In light of a citywide water crisis, officials say the Jackson Fire Department has enough water to respond to fires.
“By the grace of God we haven’t had any incidents in the area where we didn’t have access to water,” Assistant Fire Chief Patrick Armon said Tuesday.
Pearl River flooding has caused a system-wide outage of the water system that serves more than 160,000 residents. Water pressure was reduced for the entire city Monday.
On Monday night, Gov. Tate Reeves declared a state of emergency and said an incident center would be set up to distribute water to residents.
The fire department found some areas didn’t have water or pressure in its hydrants yesterday. Armon said as of Tuesday, the department has seen water pressure return.
Jackson Mayor Chokwe Antar Lumumba said he has been in constant discussion with fire department leadership, including about its water reserves and the Mississippi Emergency Management Agency’s ability to supplement the department’s water supply.
“We feel comfortable with our fire department’s reserves along with the support of MEMA,” Lumumba said during a Tuesday afternoon news conference. “If we meet the unfortunate circumstance of a fire, they would be able to continue.”
Generally, Armon said most water sources can be used to put out a fire. A pond or river could act as a water source as long as the department’s engine and hoses can reach it and debris is strained out before being pumped.
Armon said a portion of the fire department’s work is preparedness, including during recent heavy rains and flooding. Firefighters helped residents place sandbags to prevent flooding. The other day, he said a crew used a boat to help a resident retrieve necessities from their home in a flooded area, he said.

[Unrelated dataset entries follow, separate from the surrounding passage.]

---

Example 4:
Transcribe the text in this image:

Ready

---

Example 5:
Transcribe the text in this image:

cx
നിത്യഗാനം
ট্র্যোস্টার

For the past few weeks since Jackson has been under a water boil notice, the fire department has distributed water to residents at its central station, Armon said. That distribution occurs daily at 2 p.m. at 555 South West St.
Armon said any situation that affects water access can impact firefighters’ ability to do their jobs. But he said the department is trained and prepared to work in less than ideal situations, including during a water crisis.
“We’re trained to work in chaos,” he said.